## PASSAGE SHOWN:
>>

Got this from a restaurant I used to work at called Pizzeria 712 in Orem, Utah. It will knock your socks off! Super easy! Super fast!

Provided by TheDoorMatt

Categories     Desserts     Custards and Pudding Recipes

Time 7h50m

Yield 16

Number Of Ingredients 9



The Best Panna Cotta You Will Ever Have image

Steps:

  • Place sixteen 4-ounce ramekins on a rimmed baking sheet.
  • Split vanilla bean lengthwise with the tip of a sharp knife. Holding the pod open, scrape seeds from each half using the flat side of your knife.
  • Fill a large pot halfway with water and bring to a simmer over medium heat.
  • Combine vanilla pods, scraped beans, heavy cream, and 1 cup sugar in a large bowl that will fit snugly into the pot; whisk thoroughly to mix. Place bowl over simmering water; whisk until cream mixture is just warm and sugar is dissolved, about 5 minutes.

<<

## RAW DATA:

>>

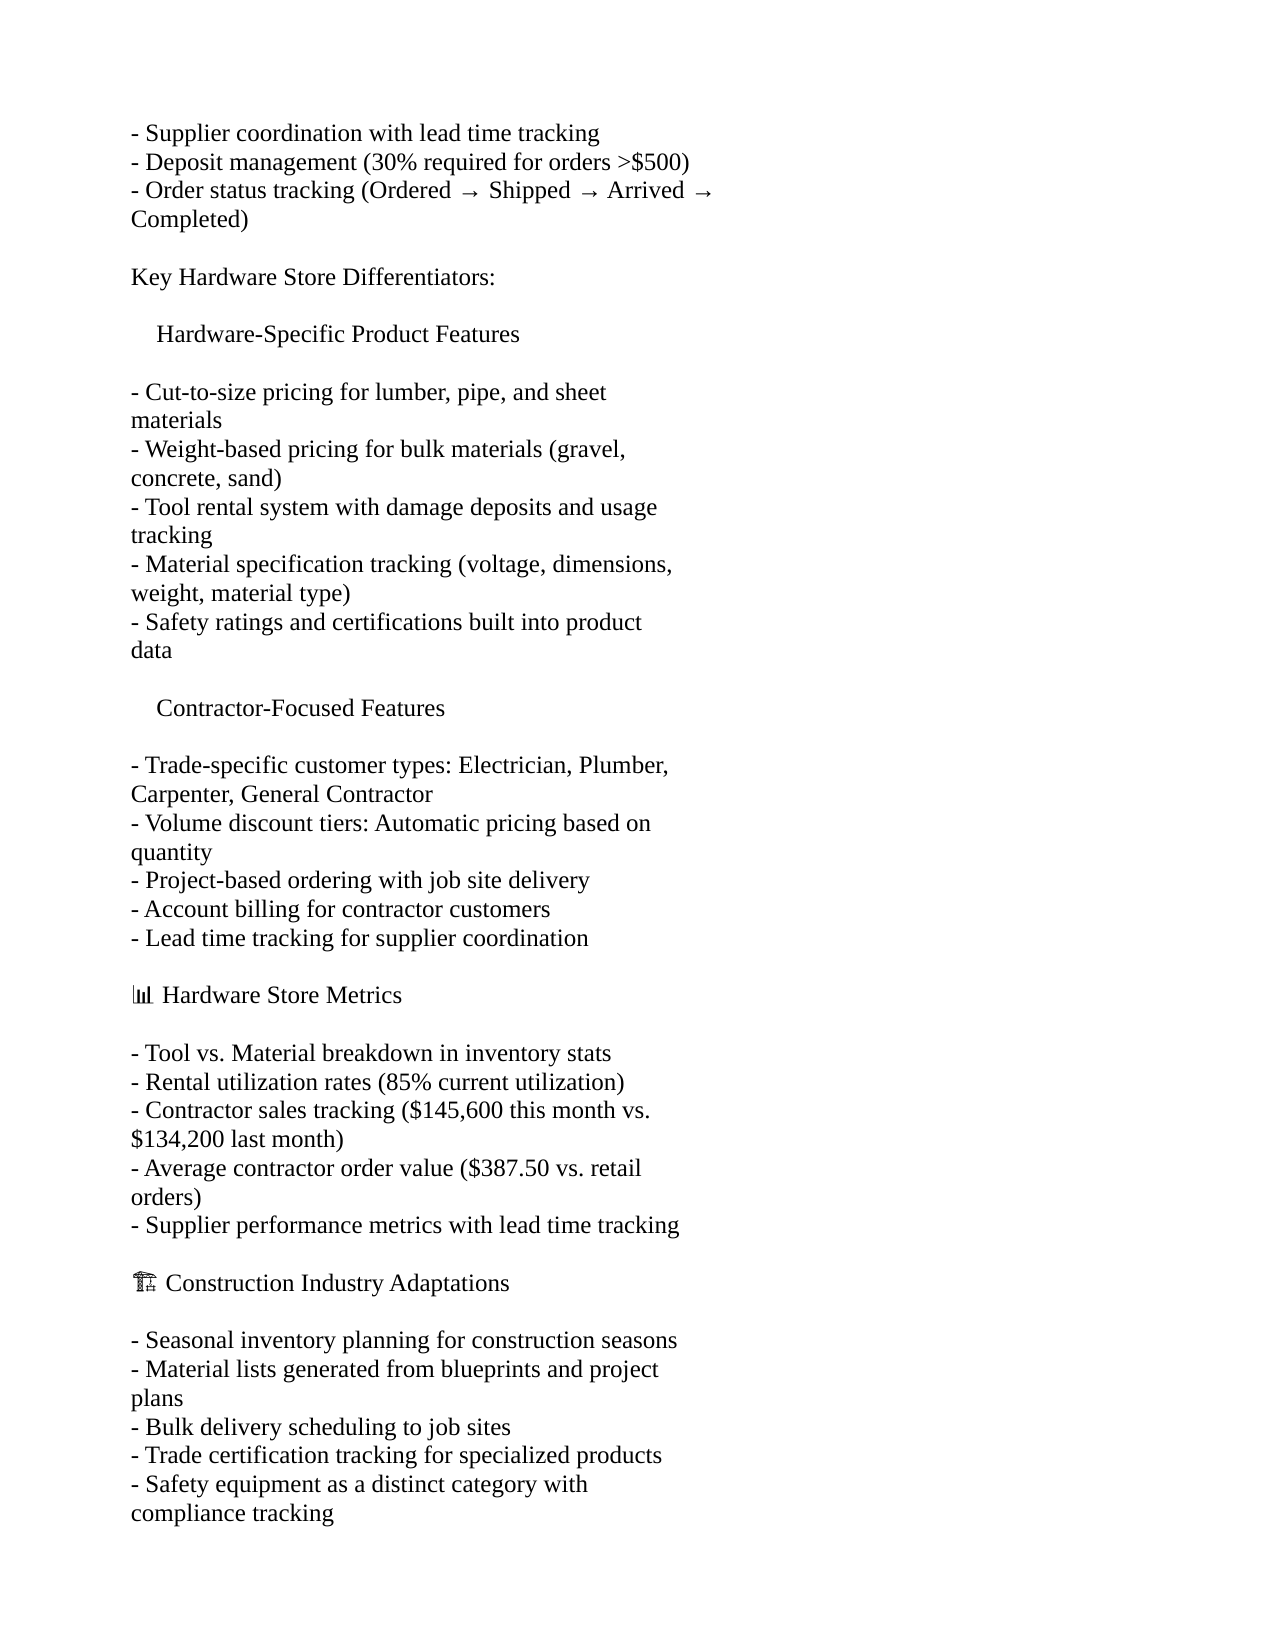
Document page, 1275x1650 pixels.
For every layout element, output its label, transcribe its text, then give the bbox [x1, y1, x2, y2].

text Carpenter, General Contractor [118, 779, 1157, 808]
text quantity [118, 837, 1157, 866]
text - Volume discount tiers: Automatic pricing based on [118, 808, 1157, 837]
text compliance tracking [118, 1498, 1157, 1527]
text orders) [118, 1182, 1157, 1211]
text - Tool vs. Material breakdown in inventory stats [118, 1038, 1157, 1067]
text 📊 Hardware Store Metrics [118, 981, 1157, 1009]
text data [118, 636, 1157, 664]
text - Bulk delivery scheduling to job sites [118, 1412, 1157, 1441]
text - Account billing for contractor customers [118, 894, 1157, 923]
text plans [118, 1383, 1157, 1412]
text - Material lists generated from blueprints and project [118, 1354, 1157, 1383]
text - Material specification tracking (voltage, dimensions, [118, 549, 1157, 578]
text $134,200 last month) [118, 1124, 1157, 1153]
text Completed) [118, 204, 1157, 233]
text 🔧 Hardware-Specific Product Features [118, 319, 1157, 348]
text - Deposit management (30% required for orders >$500) [118, 147, 1157, 176]
text - Safety ratings and certifications built into product [118, 607, 1157, 636]
text - Cut-to-size pricing for lumber, pipe, and sheet [118, 377, 1157, 406]
text concrete, sand) [118, 463, 1157, 492]
text - Weight-based pricing for bulk materials (gravel, [118, 434, 1157, 463]
text - Tool rental system with damage deposits and usage [118, 492, 1157, 521]
text - Trade-specific customer types: Electrician, Plumber, [118, 751, 1157, 779]
text - Supplier performance metrics with lead time tracking [118, 1211, 1157, 1239]
text weight, material type) [118, 578, 1157, 607]
text - Average contractor order value ($387.50 vs. retail [118, 1153, 1157, 1182]
text - Order status tracking (Ordered → Shipped → Arrived → [118, 176, 1157, 204]
text - Contractor sales tracking ($145,600 this month vs. [118, 1096, 1157, 1124]
text - Project-based ordering with job site delivery [118, 866, 1157, 894]
text - Seasonal inventory planning for construction seasons [118, 1326, 1157, 1354]
text Key Hardware Store Differentiators: [118, 262, 1157, 291]
text 🏗️ Construction Industry Adaptations [118, 1268, 1157, 1297]
text - Safety equipment as a distinct category with [118, 1469, 1157, 1498]
text - Lead time tracking for supplier coordination [118, 923, 1157, 952]
text 👷 Contractor-Focused Features [118, 693, 1157, 722]
text - Rental utilization rates (85% current utilization) [118, 1067, 1157, 1096]
text materials [118, 406, 1157, 434]
text - Supplier coordination with lead time tracking [118, 118, 1157, 147]
text tracking [118, 521, 1157, 549]
text - Trade certification tracking for specialized products [118, 1441, 1157, 1469]
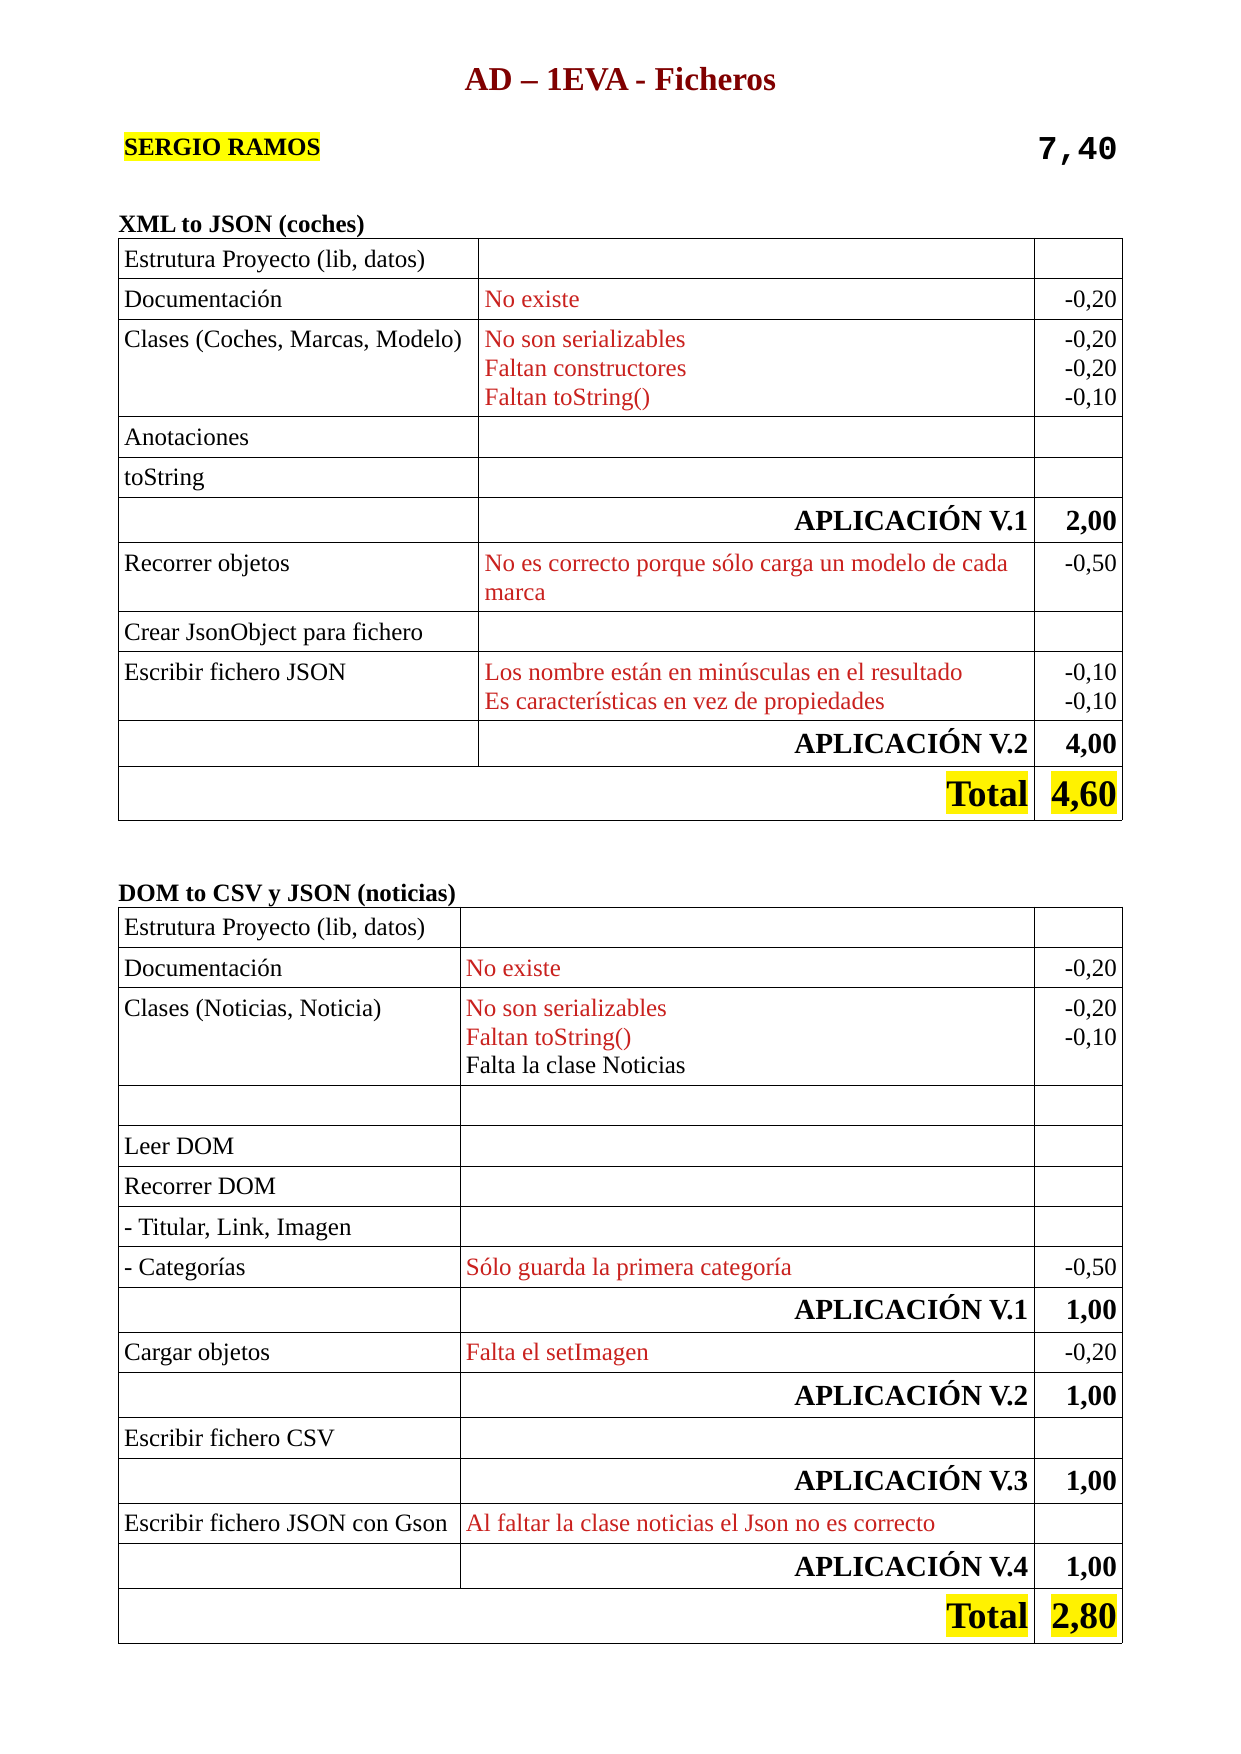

<<

## EXERCISE DETAILS:
Reproduce the panna cotta recipe word for word, from "Number Of Ingredients" up to and including "over medium heat.". This material comes from a separate source.

## PROBLEM SOLUTION:
Number Of Ingredients 9



The Best Panna Cotta You Will Ever Have image

Steps:

  • Place sixteen 4-ounce ramekins on a rimmed baking sheet.
  • Split vanilla bean lengthwise with the tip of a sharp knife. Holding the pod open, scrape seeds from each half using the flat side of your knife.
  • Fill a large pot halfway with water and bring to a simmer over medium heat.